Data Pipelines With Python Generators

In my last post we learned a little bit about generators. In this post we’ll spend some time understanding generators and how they can be used to build out a simple data pipeline.

In case you forgot generators are iterators which utilize yield to output 1 result at a time minimizing the impact on memory.
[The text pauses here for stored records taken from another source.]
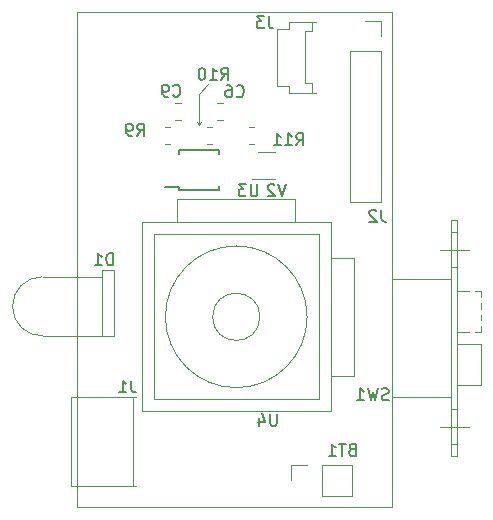
<source format=gbr>
%TF.GenerationSoftware,KiCad,Pcbnew,(5.1.7)-1*%
%TF.CreationDate,2021-09-18T16:18:18+01:00*%
%TF.ProjectId,RcCtlHw,52634374-6c48-4772-9e6b-696361645f70,rev?*%
%TF.SameCoordinates,Original*%
%TF.FileFunction,Legend,Bot*%
%TF.FilePolarity,Positive*%
%FSLAX46Y46*%
G04 Gerber Fmt 4.6, Leading zero omitted, Abs format (unit mm)*
G04 Created by KiCad (PCBNEW (5.1.7)-1) date 2021-09-18 16:18:18*
%MOMM*%
%LPD*%
G01*
G04 APERTURE LIST*
%ADD10C,0.120000*%
%TA.AperFunction,Profile*%
%ADD11C,0.050000*%
%TD*%
%ADD12C,0.150000*%
G04 APERTURE END LIST*
D10*
X124612400Y-94030800D02*
X124764800Y-93726000D01*
X124612400Y-94030800D02*
X124460000Y-93726000D01*
X124612400Y-91338400D02*
X125374400Y-90525600D01*
X124612400Y-94030800D02*
X124612400Y-91338400D01*
D11*
X114300000Y-84455000D02*
X140970000Y-84455000D01*
X140970000Y-84455000D02*
X140970000Y-84836000D01*
X114300000Y-84709000D02*
X114300000Y-84455000D01*
X140970000Y-126365000D02*
X140970000Y-119380000D01*
X114300000Y-126365000D02*
X140970000Y-126365000D01*
X114300000Y-119380000D02*
X114300000Y-126365000D01*
X114300000Y-119380000D02*
X114300000Y-84709000D01*
X140970000Y-84836000D02*
X140970000Y-119380000D01*
D10*
%TO.C,SW1*%
X140970000Y-106047000D02*
X140970000Y-118047000D01*
X147470000Y-111547000D02*
X146470000Y-111547000D01*
X148470000Y-111547000D02*
X147970000Y-111547000D01*
X147470000Y-108047000D02*
X146470000Y-108047000D01*
X148470000Y-108047000D02*
X147970000Y-108047000D01*
X148470000Y-111047000D02*
X148470000Y-111547000D01*
X148470000Y-110047000D02*
X148470000Y-110547000D01*
X148470000Y-109047000D02*
X148470000Y-109547000D01*
X148470000Y-108047000D02*
X148470000Y-108547000D01*
X148470000Y-116047000D02*
X146470000Y-116047000D01*
X148470000Y-112547000D02*
X146470000Y-112547000D01*
X148470000Y-116047000D02*
X148470000Y-112547000D01*
X145970000Y-106047000D02*
X146470000Y-106047000D01*
X146470000Y-103047000D02*
X145970000Y-103047000D01*
X145970000Y-121047000D02*
X146470000Y-121047000D01*
X145970000Y-118047000D02*
X146470000Y-118047000D01*
X144970000Y-119547000D02*
X147470000Y-119547000D01*
X147470000Y-104547000D02*
X144970000Y-104547000D01*
X140970000Y-107047000D02*
X145970000Y-107047000D01*
X140970000Y-117047000D02*
X140970000Y-107047000D01*
X145970000Y-117047000D02*
X140970000Y-117047000D01*
X146470000Y-122047000D02*
X145970000Y-122047000D01*
X146470000Y-102047000D02*
X146470000Y-122047000D01*
X145970000Y-102047000D02*
X146470000Y-102047000D01*
X145970000Y-122047000D02*
X145970000Y-102047000D01*
%TO.C,J2*%
X140014000Y-100517000D02*
X137354000Y-100517000D01*
X140014000Y-87757000D02*
X140014000Y-100517000D01*
X137354000Y-87757000D02*
X137354000Y-100517000D01*
X140014000Y-87757000D02*
X137354000Y-87757000D01*
X140014000Y-86487000D02*
X140014000Y-85157000D01*
X140014000Y-85157000D02*
X138684000Y-85157000D01*
%TO.C,U4*%
X137761000Y-115236000D02*
X135761000Y-115236000D01*
X137761000Y-105236000D02*
X137761000Y-115236000D01*
X135761000Y-105236000D02*
X137761000Y-105236000D01*
X132761000Y-100236000D02*
X132761000Y-102236000D01*
X122761000Y-100236000D02*
X132761000Y-100236000D01*
X122761000Y-102236000D02*
X122761000Y-100236000D01*
X133761000Y-110236000D02*
G75*
G03*
X133761000Y-110236000I-6000000J0D01*
G01*
X129761000Y-110236000D02*
G75*
G03*
X129761000Y-110236000I-2000000J0D01*
G01*
X135761000Y-118236000D02*
X119761000Y-118236000D01*
X135761000Y-102236000D02*
X135761000Y-118236000D01*
X119761000Y-102236000D02*
X135761000Y-102236000D01*
X119761000Y-118236000D02*
X119761000Y-102236000D01*
X120761000Y-110236000D02*
X120761000Y-103236000D01*
X120761000Y-103236000D02*
X134761000Y-103236000D01*
X134761000Y-103236000D02*
X134761000Y-117236000D01*
X134761000Y-117236000D02*
X120761000Y-117236000D01*
X120761000Y-117236000D02*
X120761000Y-110236000D01*
%TO.C,D1*%
X117414000Y-111802000D02*
X117414000Y-106302000D01*
X117414000Y-106302000D02*
X116414000Y-106302000D01*
X116414000Y-106302000D02*
X116414000Y-111852000D01*
X116414000Y-111852000D02*
X117414000Y-111852000D01*
X116414000Y-111852000D02*
X111364000Y-111852000D01*
X116414000Y-106852000D02*
X111364000Y-106852000D01*
X111314002Y-106851502D02*
G75*
G03*
X111364000Y-111852000I-1J-2500499D01*
G01*
D12*
%TO.C,U3*%
X122912000Y-99465000D02*
X122912000Y-99240000D01*
X126262000Y-99465000D02*
X126262000Y-99165000D01*
X126262000Y-96115000D02*
X126262000Y-96415000D01*
X122912000Y-96115000D02*
X122912000Y-96415000D01*
X122912000Y-99465000D02*
X126262000Y-99465000D01*
X122912000Y-96115000D02*
X126262000Y-96115000D01*
X122912000Y-99240000D02*
X121687000Y-99240000D01*
D10*
%TO.C,J1*%
X119018000Y-124527000D02*
X119018000Y-117027000D01*
X113768000Y-124527000D02*
X119268000Y-124527000D01*
X113768000Y-117027000D02*
X119268000Y-117027000D01*
X114268000Y-124527000D02*
X114268000Y-117027000D01*
X113768000Y-124527000D02*
X113768000Y-117027000D01*
%TO.C,C6*%
X126626252Y-93572000D02*
X126103748Y-93572000D01*
X126626252Y-92102000D02*
X126103748Y-92102000D01*
%TO.C,R10*%
X125703064Y-94134000D02*
X125248936Y-94134000D01*
X125703064Y-95604000D02*
X125248936Y-95604000D01*
%TO.C,V2*%
X131002000Y-98569000D02*
X129102000Y-98569000D01*
X129602000Y-96249000D02*
X131002000Y-96249000D01*
%TO.C,J3*%
X131191000Y-90665000D02*
X131191000Y-85865000D01*
X132191000Y-85265000D02*
X134491000Y-85265000D01*
X132191000Y-91265000D02*
X134491000Y-91265000D01*
X134191000Y-91265000D02*
X134191000Y-90465000D01*
X134191000Y-90465000D02*
X133591000Y-90465000D01*
X133591000Y-90465000D02*
X133591000Y-86065000D01*
X133591000Y-86065000D02*
X134191000Y-86065000D01*
X134191000Y-86065000D02*
X134191000Y-85265000D01*
X132191000Y-91265000D02*
X132191000Y-90665000D01*
X132191000Y-90665000D02*
X131191000Y-90665000D01*
X132191000Y-85265000D02*
X132191000Y-85865000D01*
X132191000Y-85865000D02*
X131191000Y-85865000D01*
%TO.C,BT1*%
X137601000Y-122749000D02*
X137601000Y-125409000D01*
X135001000Y-122749000D02*
X137601000Y-122749000D01*
X135001000Y-125409000D02*
X137601000Y-125409000D01*
X135001000Y-122749000D02*
X135001000Y-125409000D01*
X133731000Y-122749000D02*
X132401000Y-122749000D01*
X132401000Y-122749000D02*
X132401000Y-124079000D01*
%TO.C,R9*%
X121692936Y-94134000D02*
X122147064Y-94134000D01*
X121692936Y-95604000D02*
X122147064Y-95604000D01*
%TO.C,R11*%
X128804936Y-94134000D02*
X129259064Y-94134000D01*
X128804936Y-95604000D02*
X129259064Y-95604000D01*
%TO.C,C9*%
X122598548Y-93572000D02*
X123121052Y-93572000D01*
X122598548Y-92102000D02*
X123121052Y-92102000D01*
%TD*%
%TO.C,SW1*%
D12*
X140652333Y-117244761D02*
X140509476Y-117292380D01*
X140271380Y-117292380D01*
X140176142Y-117244761D01*
X140128523Y-117197142D01*
X140080904Y-117101904D01*
X140080904Y-117006666D01*
X140128523Y-116911428D01*
X140176142Y-116863809D01*
X140271380Y-116816190D01*
X140461857Y-116768571D01*
X140557095Y-116720952D01*
X140604714Y-116673333D01*
X140652333Y-116578095D01*
X140652333Y-116482857D01*
X140604714Y-116387619D01*
X140557095Y-116340000D01*
X140461857Y-116292380D01*
X140223761Y-116292380D01*
X140080904Y-116340000D01*
X139747571Y-116292380D02*
X139509476Y-117292380D01*
X139319000Y-116578095D01*
X139128523Y-117292380D01*
X138890428Y-116292380D01*
X137985666Y-117292380D02*
X138557095Y-117292380D01*
X138271380Y-117292380D02*
X138271380Y-116292380D01*
X138366619Y-116435238D01*
X138461857Y-116530476D01*
X138557095Y-116578095D01*
%TO.C,J2*%
X140033333Y-101179380D02*
X140033333Y-101893666D01*
X140080952Y-102036523D01*
X140176190Y-102131761D01*
X140319047Y-102179380D01*
X140414285Y-102179380D01*
X139604761Y-101274619D02*
X139557142Y-101227000D01*
X139461904Y-101179380D01*
X139223809Y-101179380D01*
X139128571Y-101227000D01*
X139080952Y-101274619D01*
X139033333Y-101369857D01*
X139033333Y-101465095D01*
X139080952Y-101607952D01*
X139652380Y-102179380D01*
X139033333Y-102179380D01*
%TO.C,U4*%
X131190904Y-118451380D02*
X131190904Y-119260904D01*
X131143285Y-119356142D01*
X131095666Y-119403761D01*
X131000428Y-119451380D01*
X130809952Y-119451380D01*
X130714714Y-119403761D01*
X130667095Y-119356142D01*
X130619476Y-119260904D01*
X130619476Y-118451380D01*
X129714714Y-118784714D02*
X129714714Y-119451380D01*
X129952809Y-118403761D02*
X130190904Y-119118047D01*
X129571857Y-119118047D01*
%TO.C,D1*%
X117324095Y-105862380D02*
X117324095Y-104862380D01*
X117086000Y-104862380D01*
X116943142Y-104910000D01*
X116847904Y-105005238D01*
X116800285Y-105100476D01*
X116752666Y-105290952D01*
X116752666Y-105433809D01*
X116800285Y-105624285D01*
X116847904Y-105719523D01*
X116943142Y-105814761D01*
X117086000Y-105862380D01*
X117324095Y-105862380D01*
X115800285Y-105862380D02*
X116371714Y-105862380D01*
X116086000Y-105862380D02*
X116086000Y-104862380D01*
X116181238Y-105005238D01*
X116276476Y-105100476D01*
X116371714Y-105148095D01*
%TO.C,U3*%
X129539904Y-99020380D02*
X129539904Y-99829904D01*
X129492285Y-99925142D01*
X129444666Y-99972761D01*
X129349428Y-100020380D01*
X129158952Y-100020380D01*
X129063714Y-99972761D01*
X129016095Y-99925142D01*
X128968476Y-99829904D01*
X128968476Y-99020380D01*
X128587523Y-99020380D02*
X127968476Y-99020380D01*
X128301809Y-99401333D01*
X128158952Y-99401333D01*
X128063714Y-99448952D01*
X128016095Y-99496571D01*
X127968476Y-99591809D01*
X127968476Y-99829904D01*
X128016095Y-99925142D01*
X128063714Y-99972761D01*
X128158952Y-100020380D01*
X128444666Y-100020380D01*
X128539904Y-99972761D01*
X128587523Y-99925142D01*
%TO.C,J1*%
X118875133Y-115631980D02*
X118875133Y-116346266D01*
X118922752Y-116489123D01*
X119017990Y-116584361D01*
X119160847Y-116631980D01*
X119256085Y-116631980D01*
X117875133Y-116631980D02*
X118446561Y-116631980D01*
X118160847Y-116631980D02*
X118160847Y-115631980D01*
X118256085Y-115774838D01*
X118351323Y-115870076D01*
X118446561Y-115917695D01*
%TO.C,C6*%
X127801666Y-91543142D02*
X127849285Y-91590761D01*
X127992142Y-91638380D01*
X128087380Y-91638380D01*
X128230238Y-91590761D01*
X128325476Y-91495523D01*
X128373095Y-91400285D01*
X128420714Y-91209809D01*
X128420714Y-91066952D01*
X128373095Y-90876476D01*
X128325476Y-90781238D01*
X128230238Y-90686000D01*
X128087380Y-90638380D01*
X127992142Y-90638380D01*
X127849285Y-90686000D01*
X127801666Y-90733619D01*
X126944523Y-90638380D02*
X127135000Y-90638380D01*
X127230238Y-90686000D01*
X127277857Y-90733619D01*
X127373095Y-90876476D01*
X127420714Y-91066952D01*
X127420714Y-91447904D01*
X127373095Y-91543142D01*
X127325476Y-91590761D01*
X127230238Y-91638380D01*
X127039761Y-91638380D01*
X126944523Y-91590761D01*
X126896904Y-91543142D01*
X126849285Y-91447904D01*
X126849285Y-91209809D01*
X126896904Y-91114571D01*
X126944523Y-91066952D01*
X127039761Y-91019333D01*
X127230238Y-91019333D01*
X127325476Y-91066952D01*
X127373095Y-91114571D01*
X127420714Y-91209809D01*
%TO.C,R10*%
X126474457Y-90165180D02*
X126807790Y-89688990D01*
X127045885Y-90165180D02*
X127045885Y-89165180D01*
X126664933Y-89165180D01*
X126569695Y-89212800D01*
X126522076Y-89260419D01*
X126474457Y-89355657D01*
X126474457Y-89498514D01*
X126522076Y-89593752D01*
X126569695Y-89641371D01*
X126664933Y-89688990D01*
X127045885Y-89688990D01*
X125522076Y-90165180D02*
X126093504Y-90165180D01*
X125807790Y-90165180D02*
X125807790Y-89165180D01*
X125903028Y-89308038D01*
X125998266Y-89403276D01*
X126093504Y-89450895D01*
X124903028Y-89165180D02*
X124807790Y-89165180D01*
X124712552Y-89212800D01*
X124664933Y-89260419D01*
X124617314Y-89355657D01*
X124569695Y-89546133D01*
X124569695Y-89784228D01*
X124617314Y-89974704D01*
X124664933Y-90069942D01*
X124712552Y-90117561D01*
X124807790Y-90165180D01*
X124903028Y-90165180D01*
X124998266Y-90117561D01*
X125045885Y-90069942D01*
X125093504Y-89974704D01*
X125141123Y-89784228D01*
X125141123Y-89546133D01*
X125093504Y-89355657D01*
X125045885Y-89260419D01*
X124998266Y-89212800D01*
X124903028Y-89165180D01*
%TO.C,V2*%
X131949723Y-99020380D02*
X131616390Y-100020380D01*
X131283057Y-99020380D01*
X130997342Y-99115619D02*
X130949723Y-99068000D01*
X130854485Y-99020380D01*
X130616390Y-99020380D01*
X130521152Y-99068000D01*
X130473533Y-99115619D01*
X130425914Y-99210857D01*
X130425914Y-99306095D01*
X130473533Y-99448952D01*
X131044961Y-100020380D01*
X130425914Y-100020380D01*
%TO.C,J3*%
X130508333Y-84796380D02*
X130508333Y-85510666D01*
X130555952Y-85653523D01*
X130651190Y-85748761D01*
X130794047Y-85796380D01*
X130889285Y-85796380D01*
X130127380Y-84796380D02*
X129508333Y-84796380D01*
X129841666Y-85177333D01*
X129698809Y-85177333D01*
X129603571Y-85224952D01*
X129555952Y-85272571D01*
X129508333Y-85367809D01*
X129508333Y-85605904D01*
X129555952Y-85701142D01*
X129603571Y-85748761D01*
X129698809Y-85796380D01*
X129984523Y-85796380D01*
X130079761Y-85748761D01*
X130127380Y-85701142D01*
%TO.C,BT1*%
X137564714Y-121467571D02*
X137421857Y-121515190D01*
X137374238Y-121562809D01*
X137326619Y-121658047D01*
X137326619Y-121800904D01*
X137374238Y-121896142D01*
X137421857Y-121943761D01*
X137517095Y-121991380D01*
X137898047Y-121991380D01*
X137898047Y-120991380D01*
X137564714Y-120991380D01*
X137469476Y-121039000D01*
X137421857Y-121086619D01*
X137374238Y-121181857D01*
X137374238Y-121277095D01*
X137421857Y-121372333D01*
X137469476Y-121419952D01*
X137564714Y-121467571D01*
X137898047Y-121467571D01*
X137040904Y-120991380D02*
X136469476Y-120991380D01*
X136755190Y-121991380D02*
X136755190Y-120991380D01*
X135612333Y-121991380D02*
X136183761Y-121991380D01*
X135898047Y-121991380D02*
X135898047Y-120991380D01*
X135993285Y-121134238D01*
X136088523Y-121229476D01*
X136183761Y-121277095D01*
%TO.C,R9*%
X119368866Y-94889580D02*
X119702200Y-94413390D01*
X119940295Y-94889580D02*
X119940295Y-93889580D01*
X119559342Y-93889580D01*
X119464104Y-93937200D01*
X119416485Y-93984819D01*
X119368866Y-94080057D01*
X119368866Y-94222914D01*
X119416485Y-94318152D01*
X119464104Y-94365771D01*
X119559342Y-94413390D01*
X119940295Y-94413390D01*
X118892676Y-94889580D02*
X118702200Y-94889580D01*
X118606961Y-94841961D01*
X118559342Y-94794342D01*
X118464104Y-94651485D01*
X118416485Y-94461009D01*
X118416485Y-94080057D01*
X118464104Y-93984819D01*
X118511723Y-93937200D01*
X118606961Y-93889580D01*
X118797438Y-93889580D01*
X118892676Y-93937200D01*
X118940295Y-93984819D01*
X118987914Y-94080057D01*
X118987914Y-94318152D01*
X118940295Y-94413390D01*
X118892676Y-94461009D01*
X118797438Y-94508628D01*
X118606961Y-94508628D01*
X118511723Y-94461009D01*
X118464104Y-94413390D01*
X118416485Y-94318152D01*
%TO.C,R11*%
X132849857Y-95702380D02*
X133183190Y-95226190D01*
X133421285Y-95702380D02*
X133421285Y-94702380D01*
X133040333Y-94702380D01*
X132945095Y-94750000D01*
X132897476Y-94797619D01*
X132849857Y-94892857D01*
X132849857Y-95035714D01*
X132897476Y-95130952D01*
X132945095Y-95178571D01*
X133040333Y-95226190D01*
X133421285Y-95226190D01*
X131897476Y-95702380D02*
X132468904Y-95702380D01*
X132183190Y-95702380D02*
X132183190Y-94702380D01*
X132278428Y-94845238D01*
X132373666Y-94940476D01*
X132468904Y-94988095D01*
X130945095Y-95702380D02*
X131516523Y-95702380D01*
X131230809Y-95702380D02*
X131230809Y-94702380D01*
X131326047Y-94845238D01*
X131421285Y-94940476D01*
X131516523Y-94988095D01*
%TO.C,C9*%
X122416866Y-91492342D02*
X122464485Y-91539961D01*
X122607342Y-91587580D01*
X122702580Y-91587580D01*
X122845438Y-91539961D01*
X122940676Y-91444723D01*
X122988295Y-91349485D01*
X123035914Y-91159009D01*
X123035914Y-91016152D01*
X122988295Y-90825676D01*
X122940676Y-90730438D01*
X122845438Y-90635200D01*
X122702580Y-90587580D01*
X122607342Y-90587580D01*
X122464485Y-90635200D01*
X122416866Y-90682819D01*
X121940676Y-91587580D02*
X121750200Y-91587580D01*
X121654961Y-91539961D01*
X121607342Y-91492342D01*
X121512104Y-91349485D01*
X121464485Y-91159009D01*
X121464485Y-90778057D01*
X121512104Y-90682819D01*
X121559723Y-90635200D01*
X121654961Y-90587580D01*
X121845438Y-90587580D01*
X121940676Y-90635200D01*
X121988295Y-90682819D01*
X122035914Y-90778057D01*
X122035914Y-91016152D01*
X121988295Y-91111390D01*
X121940676Y-91159009D01*
X121845438Y-91206628D01*
X121654961Y-91206628D01*
X121559723Y-91159009D01*
X121512104Y-91111390D01*
X121464485Y-91016152D01*
%TD*%
M02*

</source>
Generators become useful in handling large batches of data and performing distinct operations on each input.

Suppose we want to build a simple pipeline that took a set of first and last names structured like last name, first name and we wanted to structure them for insertion into a data warehouse.

Xi, Zhang
O'rourke, Lenny
Moore, Trevor
Rivani, Lisa

The first step in our pipeline can simply read in each row and yield the result.

def read_csv(file_path):
    with open(file_path) as csvfile:
        csv_reader = csv.reader(csvfile, delimiter=',')
        for rows in csv_reader:
            yield rows

This will read in each set of csv rows and output them as ['last name' , 'first name']. Now lets make each set of lists all lower case

def process_name(rows):
    for row in rows:
        yield map(str.lower, row)

Now we can run this pipeline and see the result

pipeline = process_name(read_csv('names.csv'))
for result in pipeline:
    print(result)
    ## We could also do our warehouse insert steps at this point in the pipeline.